- _WORK TO BE COMPLETED_: Everything from the line with "la chair. Cette" down to the line with "ere la nivelul picioarelor și alte defecte" below must be printed exactly, those two lines included. Exclude pictures.

************

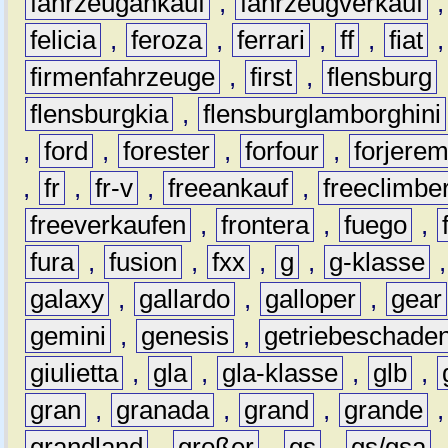
fahrzeugankauf
,
fahrzeugverkauf
felicia
,
feroza
,
ferrari
,
ff
,
fiat
firmenfahrzeuge
,
first
,
flensburg
flensburgkia
,
flensburglamborghini
,
ford
,
forester
,
forfour
,
forjere
,
fr
,
fr-v
,
freeankauf
,
freeclimbe
freeverkaufen
,
frontera
,
fuego
,
fura
,
fusion
,
fxx
,
g
,
g-klasse
galaxy
,
gallardo
,
galloper
,
gear
gemini
,
genesis
,
getriebeschade
giulietta
,
gla
,
gla-klasse
,
glb
,
gran
,
granada
,
grand
,
grande
grandland
,
großer
,
gs
,
gs/gsa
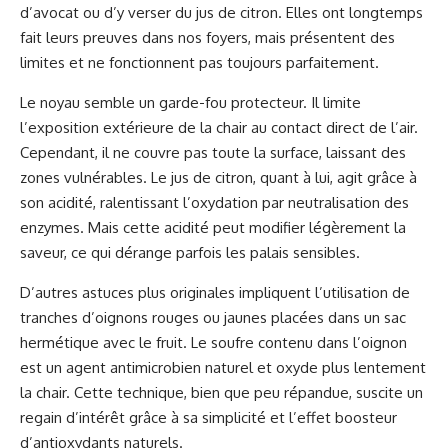
d’avocat ou d’y verser du jus de citron. Elles ont longtemps
fait leurs preuves dans nos foyers, mais présentent des
limites et ne fonctionnent pas toujours parfaitement.
Le noyau semble un garde-fou protecteur. Il limite
l’exposition extérieure de la chair au contact direct de l’air.
Cependant, il ne couvre pas toute la surface, laissant des
zones vulnérables. Le jus de citron, quant à lui, agit grâce à
son acidité, ralentissant l’oxydation par neutralisation des
enzymes. Mais cette acidité peut modifier légèrement la
saveur, ce qui dérange parfois les palais sensibles.
D’autres astuces plus originales impliquent l’utilisation de
tranches d’oignons rouges ou jaunes placées dans un sac
hermétique avec le fruit. Le soufre contenu dans l’oignon
est un agent antimicrobien naturel et oxyde plus lentement
la chair. Cette technique, bien que peu répandue, suscite un
regain d’intérêt grâce à sa simplicité et l’effet boosteur
d’antioxydants naturels.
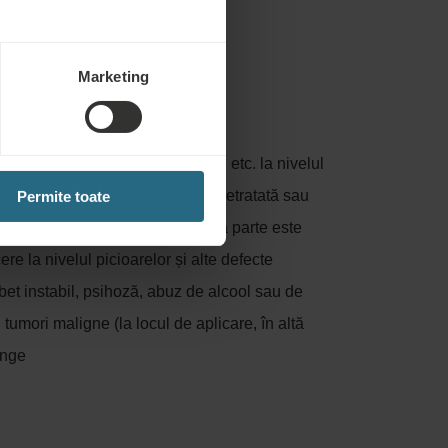
Marketing
ntru:
are, proteze articulare, șuruburi etc. la nivelul
, inflamații acute, hipertensiune netratată sau
Permite toate
âtului care trebuie evitată, în altă parte este
ere la nivelul picioarelor și alte defecte
bet instabil, psihoză, abuz de alcool sau de
 tumori maligne (la locul de aplicare, în altă
ânge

************

- _ANSWER SECTION_:
la chair. Cette technique, bien que peu répandue, suscite un
regain d’intérêt grâce à sa simplicité et l’effet boosteur
d’antioxydants naturels.
Marketing
ntru:
are, proteze articulare, șuruburi etc. la nivelul
, inflamații acute, hipertensiune netratată sau
Permite toate
âtului care trebuie evitată, în altă parte este
ere la nivelul picioarelor și alte defecte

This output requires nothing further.